Doh-de-doh-de-doh… screeeeeech, crash. Phone poles down, store fronts driven through, multi-vehicle pile ups, a real reign of terror. That’s hilarious! We were sick puppies.
The news media completely missed the story by incorrectly assuming that the town’s recent wave of destruction was caused solely by the weather.
As adults and parents, we have had a few memorable four legged members of the family. Our kid’s first pet came right before the birth of our second child, Decibel. We allowed our oldest, The Piglet, to name the new dog. She named him Bubba, guess she was hoping for a boy.
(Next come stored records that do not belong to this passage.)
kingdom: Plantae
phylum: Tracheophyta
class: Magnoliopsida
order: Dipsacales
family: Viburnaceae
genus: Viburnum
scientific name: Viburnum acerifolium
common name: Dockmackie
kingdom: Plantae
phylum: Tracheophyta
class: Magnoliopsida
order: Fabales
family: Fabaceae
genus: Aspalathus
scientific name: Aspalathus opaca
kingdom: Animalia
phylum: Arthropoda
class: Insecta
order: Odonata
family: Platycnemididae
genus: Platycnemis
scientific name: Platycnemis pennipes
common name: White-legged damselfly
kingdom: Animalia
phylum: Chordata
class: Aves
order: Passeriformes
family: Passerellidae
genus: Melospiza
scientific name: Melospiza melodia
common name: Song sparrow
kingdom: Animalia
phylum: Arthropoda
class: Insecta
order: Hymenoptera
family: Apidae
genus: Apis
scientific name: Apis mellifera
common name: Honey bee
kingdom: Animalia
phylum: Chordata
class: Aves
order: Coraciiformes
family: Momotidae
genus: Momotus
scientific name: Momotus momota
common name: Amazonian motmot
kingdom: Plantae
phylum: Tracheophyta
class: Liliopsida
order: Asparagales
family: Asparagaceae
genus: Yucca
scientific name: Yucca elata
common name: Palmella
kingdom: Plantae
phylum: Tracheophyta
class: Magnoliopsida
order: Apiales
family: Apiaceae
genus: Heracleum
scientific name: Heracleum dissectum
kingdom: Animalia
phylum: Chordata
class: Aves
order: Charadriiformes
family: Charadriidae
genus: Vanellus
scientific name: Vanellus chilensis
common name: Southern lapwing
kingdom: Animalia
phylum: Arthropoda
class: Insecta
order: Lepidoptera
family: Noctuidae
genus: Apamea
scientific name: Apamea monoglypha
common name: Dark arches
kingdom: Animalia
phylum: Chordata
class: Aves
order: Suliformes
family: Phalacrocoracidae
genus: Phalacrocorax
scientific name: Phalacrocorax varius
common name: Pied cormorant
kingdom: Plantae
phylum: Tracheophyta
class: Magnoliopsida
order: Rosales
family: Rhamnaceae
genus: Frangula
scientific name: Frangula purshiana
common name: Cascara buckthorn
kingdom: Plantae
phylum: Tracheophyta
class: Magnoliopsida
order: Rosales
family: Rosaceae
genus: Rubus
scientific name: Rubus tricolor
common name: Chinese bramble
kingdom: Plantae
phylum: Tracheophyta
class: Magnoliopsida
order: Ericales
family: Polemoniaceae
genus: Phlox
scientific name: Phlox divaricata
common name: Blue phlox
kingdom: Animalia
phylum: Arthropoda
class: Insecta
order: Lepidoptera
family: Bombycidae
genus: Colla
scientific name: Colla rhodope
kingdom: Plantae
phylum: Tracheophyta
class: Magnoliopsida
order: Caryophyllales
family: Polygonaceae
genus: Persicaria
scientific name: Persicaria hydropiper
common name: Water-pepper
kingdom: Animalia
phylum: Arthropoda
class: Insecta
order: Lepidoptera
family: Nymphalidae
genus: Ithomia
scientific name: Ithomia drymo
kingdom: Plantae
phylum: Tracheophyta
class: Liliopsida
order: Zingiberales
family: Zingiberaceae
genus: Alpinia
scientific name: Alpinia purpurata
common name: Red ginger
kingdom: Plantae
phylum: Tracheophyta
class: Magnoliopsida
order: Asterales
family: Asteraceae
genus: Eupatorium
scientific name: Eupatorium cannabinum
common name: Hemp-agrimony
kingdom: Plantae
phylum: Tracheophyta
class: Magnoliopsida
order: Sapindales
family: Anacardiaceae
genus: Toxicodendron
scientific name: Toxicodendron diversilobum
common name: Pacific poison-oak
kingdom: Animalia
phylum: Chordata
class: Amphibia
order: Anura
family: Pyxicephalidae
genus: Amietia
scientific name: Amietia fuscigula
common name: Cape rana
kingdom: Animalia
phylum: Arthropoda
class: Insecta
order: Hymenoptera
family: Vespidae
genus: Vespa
Bubba was a pound puppy and grew up with the girls. He thought of them as littermates and would tolerate absolutely anything from them without the slightest protest. Tail tugging, fur grabbing, rope harnesses for sled or big-wheel pulling, clothes wearing was all in a days work to Bubba.
We are aware of how most dogs hate being dressed up and that it might cause stress to them, but Bubba was absolutely into it.
I think it helped that he was anything but the sharpest knife in the drawer. He was more like that one butter knife that’s been back there unused for several decades because it won’t even cut butter. Actually, he defined the saying ignorance is bliss. It made him all the more lovable.
He did have one trait that was far from lovable — the propensity to dig. A fur covered jackhammer. A backhoe with a tail. Moles don’t take to digging like Bubba did. The backyard looked like a minefield, where the mines had been placed way too close together and then detonated.
He dug a basement under his doghouse. The usual view from the kitchen window was Bubba’s butt sticking up out of a large hole with a rooster tail of dirt flying out behind it while two little girls tried to tie something onto him. One day I walked outside and he had dug up the water line and was chewing on it. What the hell? He was an unstoppable excavation machine. We really should have started a swimming pool installation company. Opportunities missed.
One opportunity never missed with our furry companions is the chance for kids to learn valuable realities of life. Love and caring for a dependent creature, being responsible for something other than yourself and the loss of a loved one — all of these are usually first experienced through a pet.